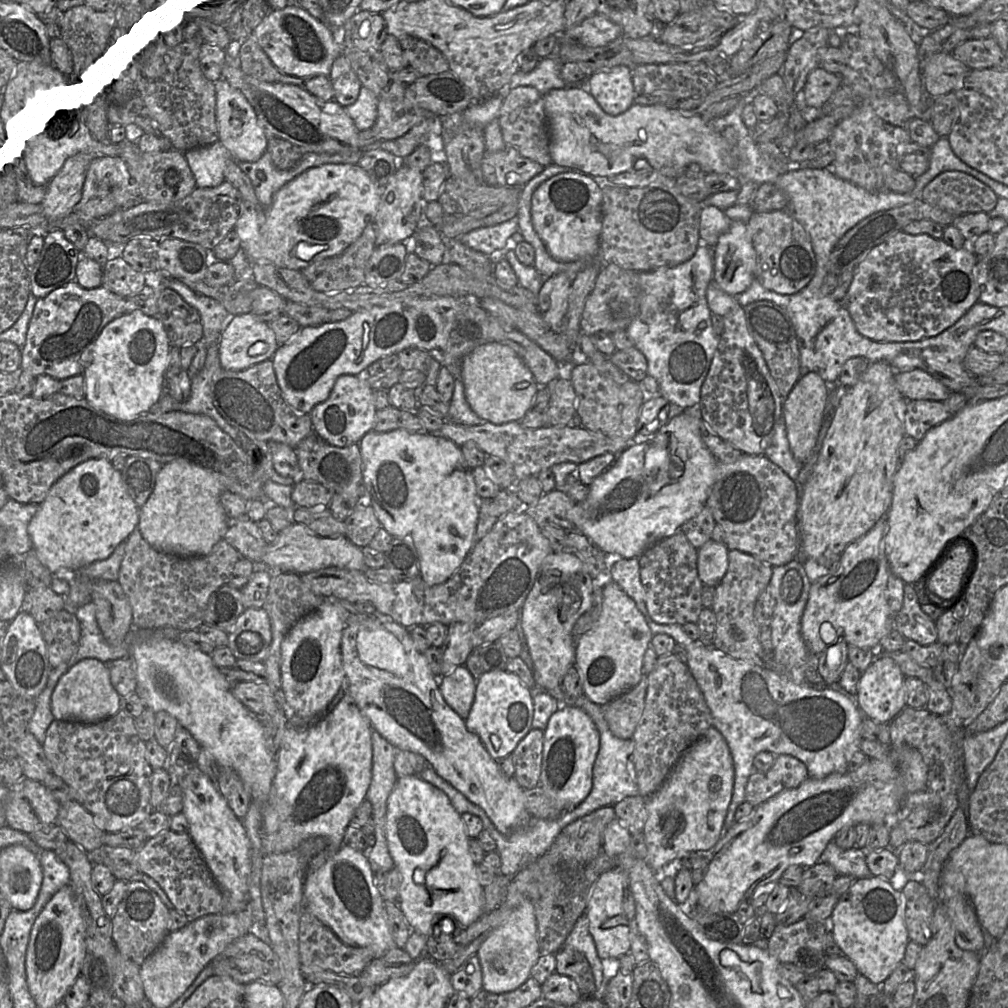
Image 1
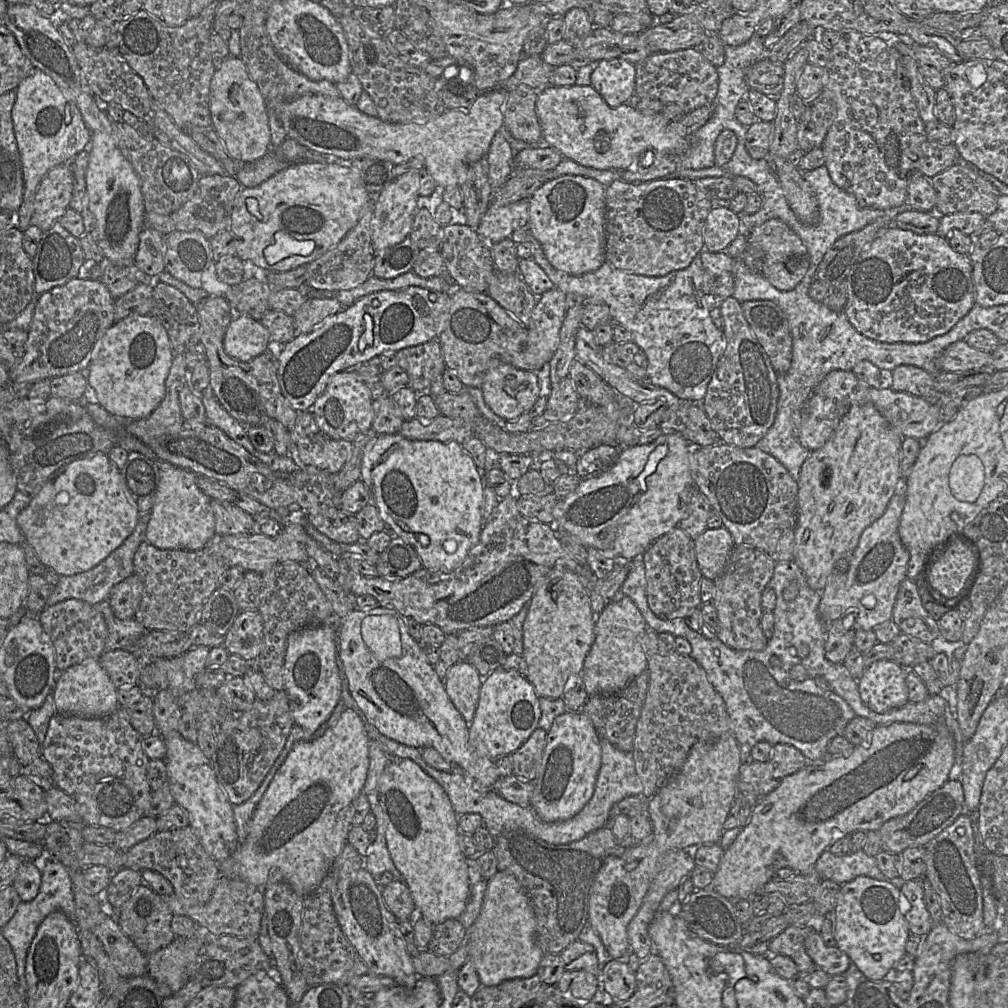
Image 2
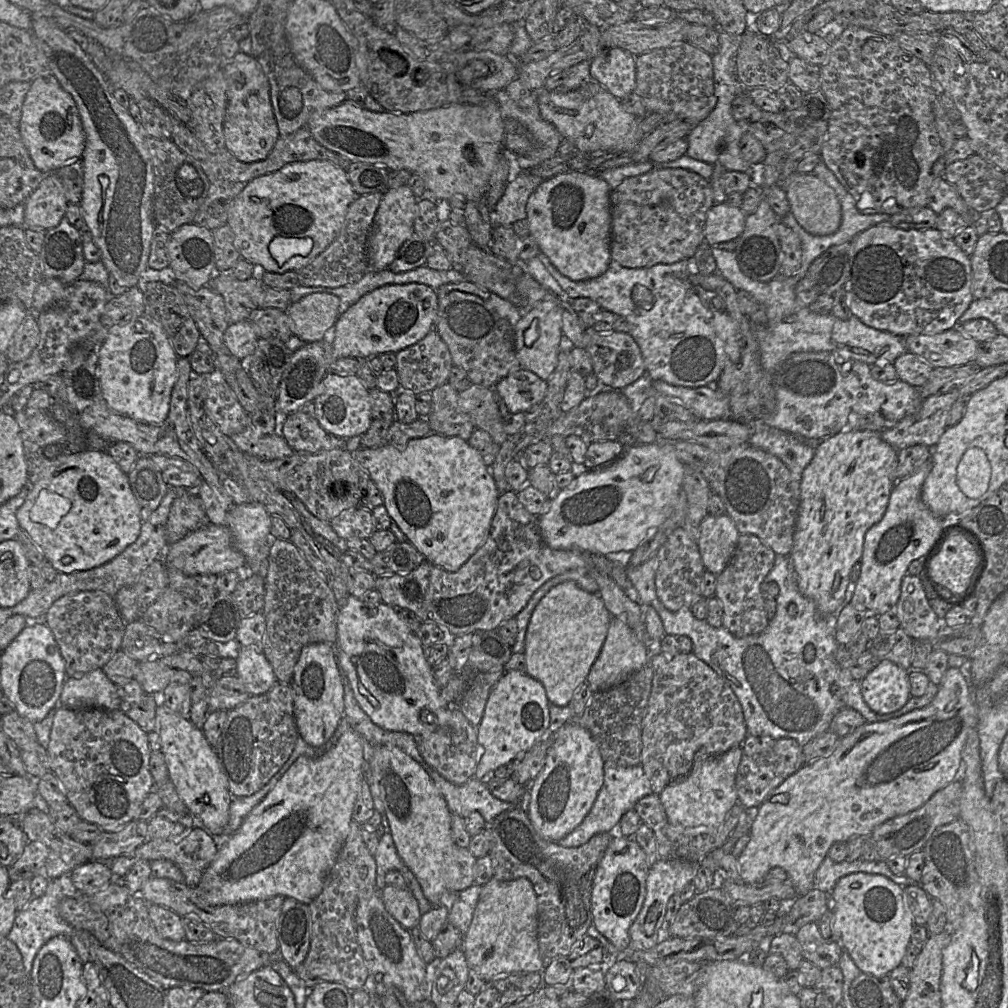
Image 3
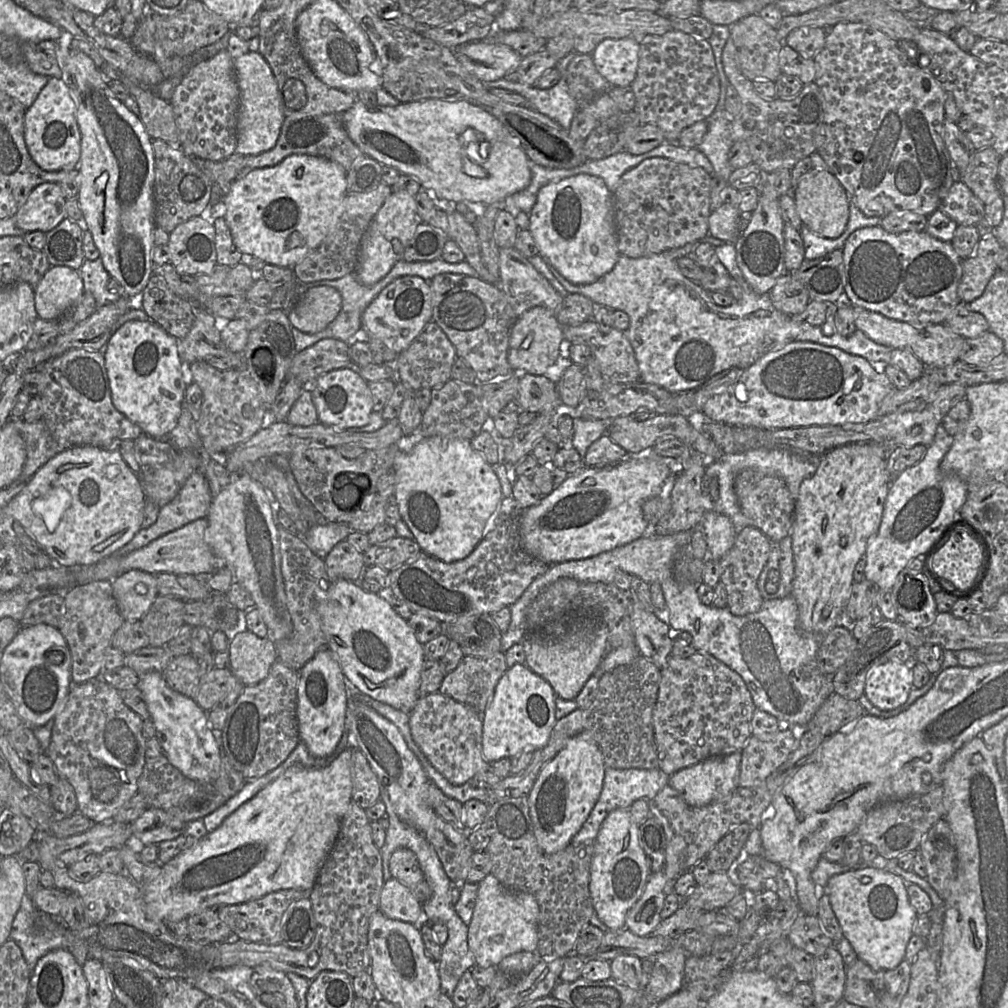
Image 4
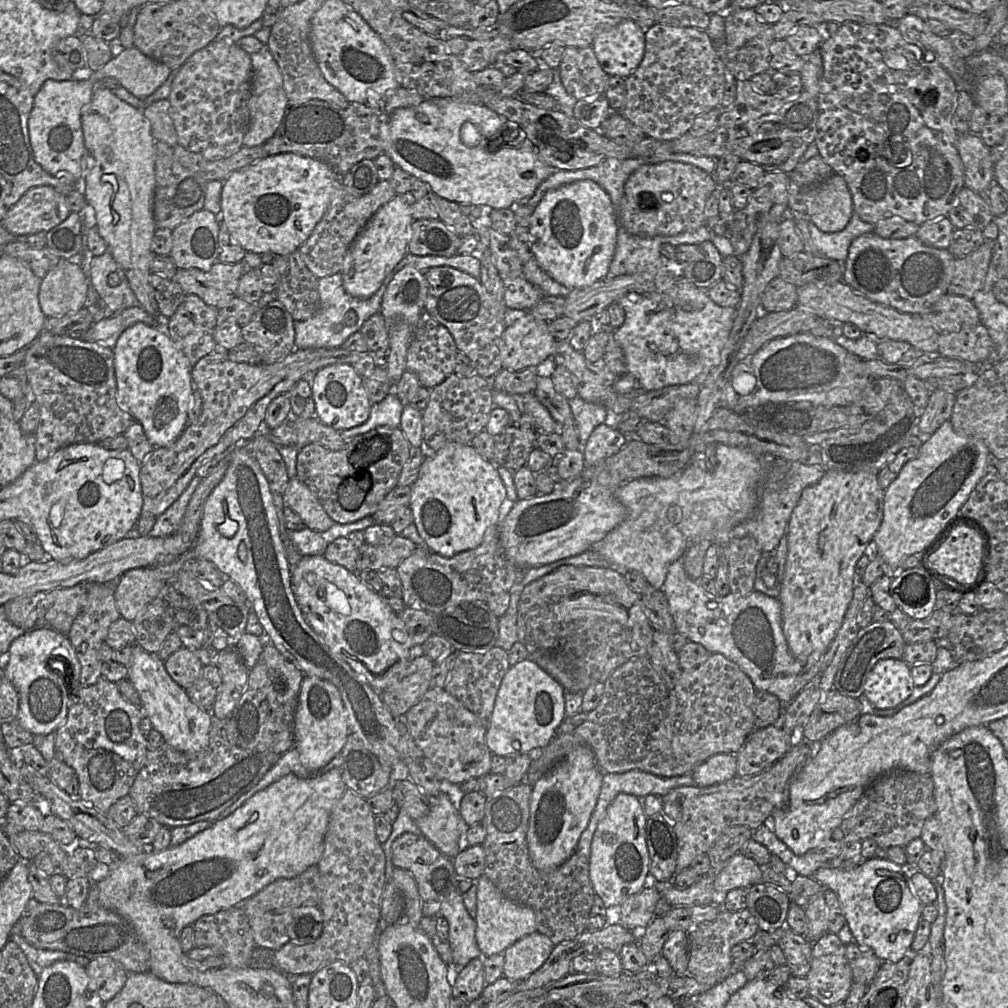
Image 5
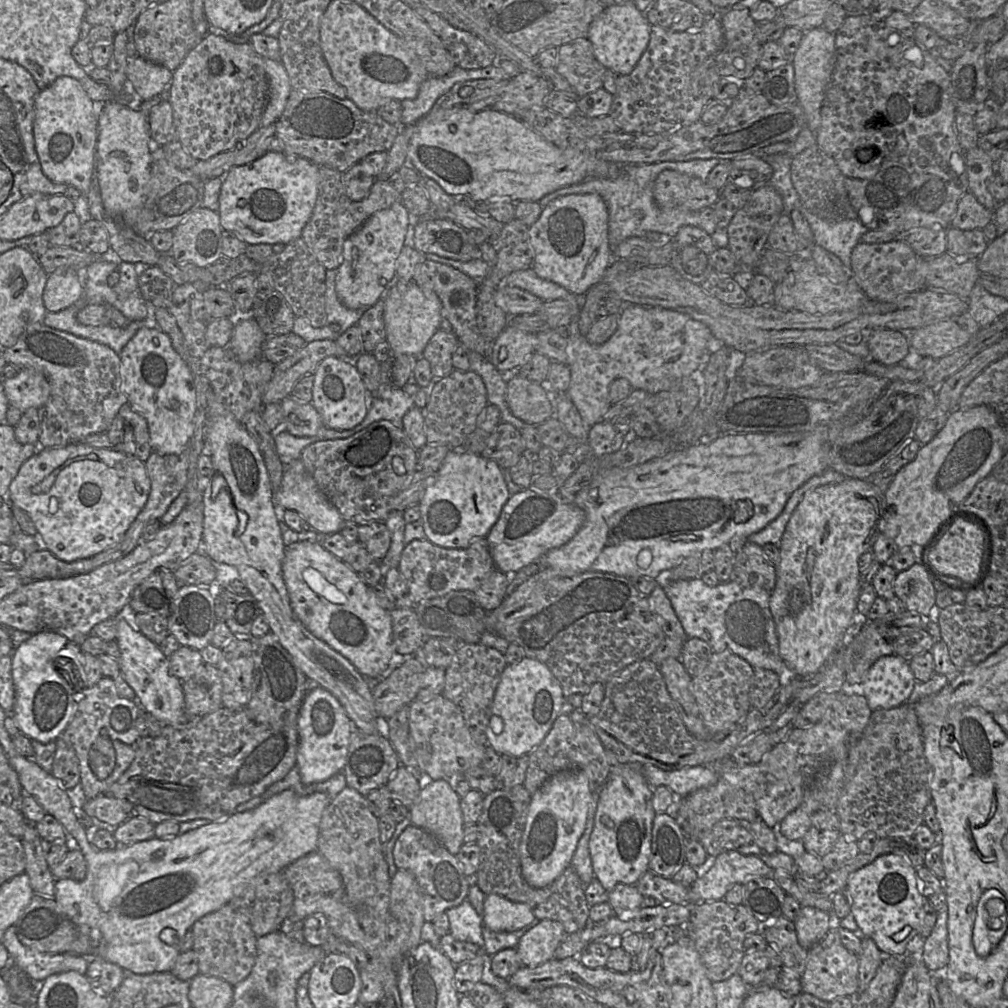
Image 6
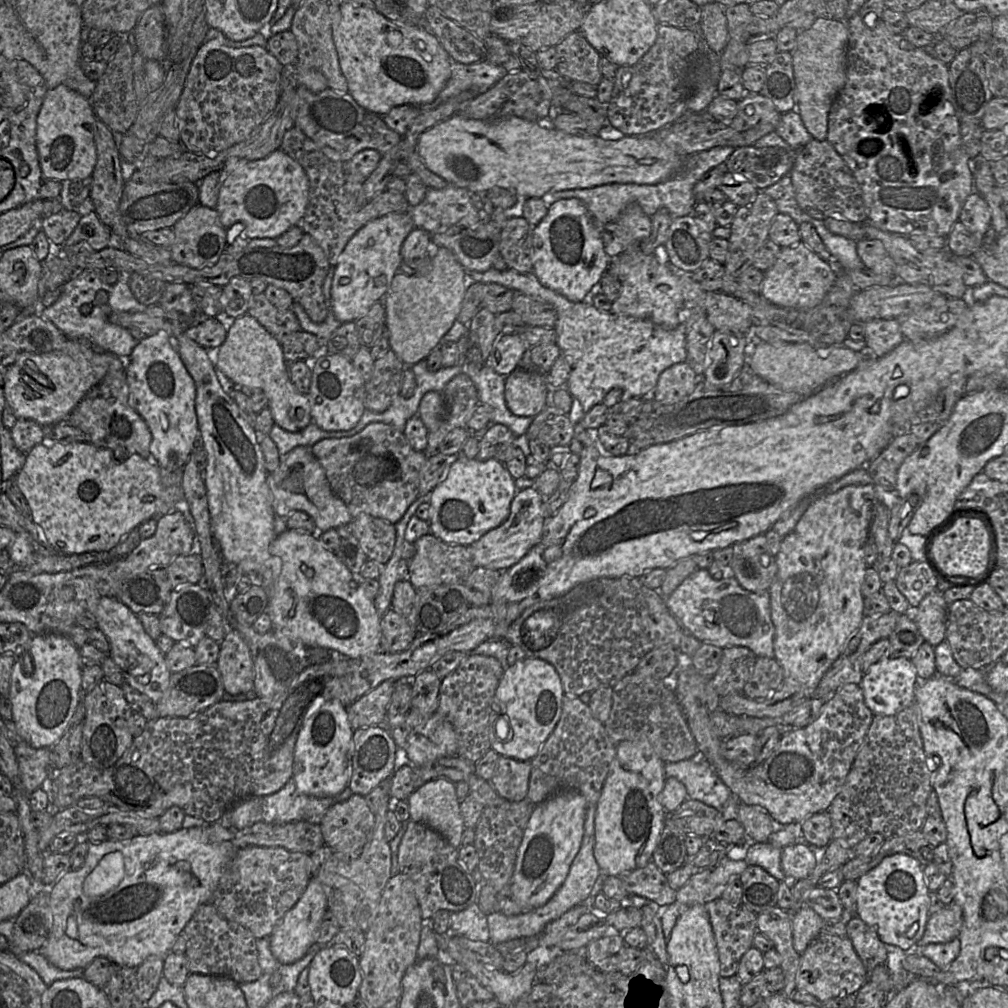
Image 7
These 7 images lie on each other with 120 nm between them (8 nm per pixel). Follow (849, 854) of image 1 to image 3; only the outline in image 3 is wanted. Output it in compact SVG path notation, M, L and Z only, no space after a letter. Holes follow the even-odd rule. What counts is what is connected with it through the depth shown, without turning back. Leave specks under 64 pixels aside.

Task requirements >> Quote the data above in full and without alteration; skip the pictures.

Exercise response >>
Image 1
Image 2
Image 3
Image 4
Image 5
Image 6
Image 7
These 7 images lie on each other with 120 nm between them (8 nm per pixel). Follow (849, 854) of image 1 to image 3; only the outline in image 3 is wanted. Output it in compact SVG path notation, M, L and Z only, no space after a letter. Holes follow the even-odd rule. What counts is what is connected with it through the depth shown, without turning back. Leave specks under 64 pixels aside.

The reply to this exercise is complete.